Q: Why does everyone around the league, and certainly here in the D.C. area, crush Jason Campbell when it's blatantly obvious that his mediocrity is not for lack of talent or his ability to make plays, but rather the organization's inability to have confidence in him? It seems that for some reason Jim Zorn touts this guy's arm and decision-making, but he refuses to call plays that allow him to show off either. Even under Joe Gibbs, Campbell was unable to showcase his ability, and is seemingly asked to simply not lose games rather than win them. Will this change for JC, or is he as good as gone after the season?

From Cory in Hagerstown, Md.

A: Jason is in a tough spot, but he can come out of this big if he takes the Redskins to the playoffs. It's pretty clear ownership doesn't believe he is a franchise quarterback. He was drafted by Joe Gibbs because Gibbs believed he could be a franchise quarterback. Gibbs is gone. I believe Jim Zorn is doing the best he can to get the right plays for Campbell to run. Campbell's accurate as a thrower. He needs to be more consistent with his leadership. But he also must do better in the red zone. The Redskins' offense should average 20 or more points a game. If Campbell does well, he gets a new contract. If he doesn't, the Redskins move on to the next quarterback. In the third preseason game, though, Zorn tried more of a play-action attack, which might suit Campbell better.

Q: What role will Edgerrin James play in Seattle? He said that he wanted more carries last year, so does that mean that he'll be challenging Julius Jones for the starting spot?

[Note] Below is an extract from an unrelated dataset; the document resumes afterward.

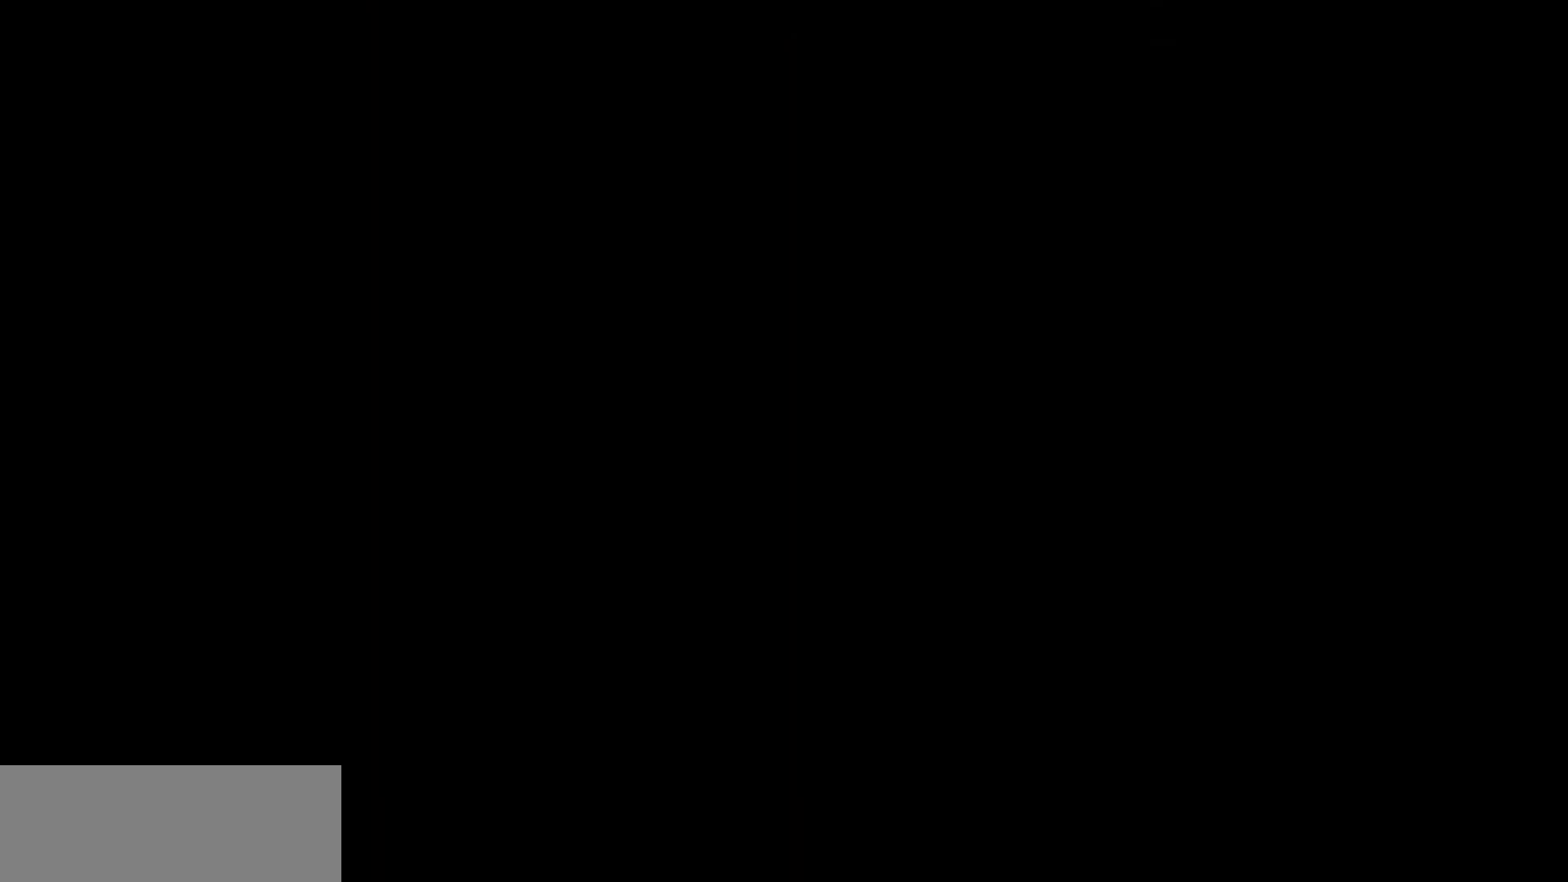
{"keys": ["door", "down"], "events": [[17, "door", "up"], [17, "down", "up"], [117, "door", "down"], [117, "down", "down"], [217, "door", "up"], [217, "down", "up"], [267, "down", "down"], [300, "door", "down"], [350, "down", "up"], [400, "door", "up"], [450, "down", "down"], [500, "door", "down"]]}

From Devin in Lake Stevens

A: The Edge clearly will be a backup, but his signing does upgrade the Seahawks' backfield. T.J. Duckett was great in short yardage and blocking, but he wasn't a back you could trust coming off the bench to gain yards. The running offense will go through Jones. That was made clear to him once they signed James, And James knows that he is the backup, so there won't be the confusion that might have disturbed him last year in Arizona when he lost his starting job. Being on the street as long as he was without a job and not getting a chance to be in training camp will change the attitude of a player. James said the right thing when he signed. He wanted to help a team win. He can do that in Seattle.

John Clayton, a recipient of the Pro Football Hall of Fame's McCann Award for distinguished reporting, is a senior writer for ESPN.com.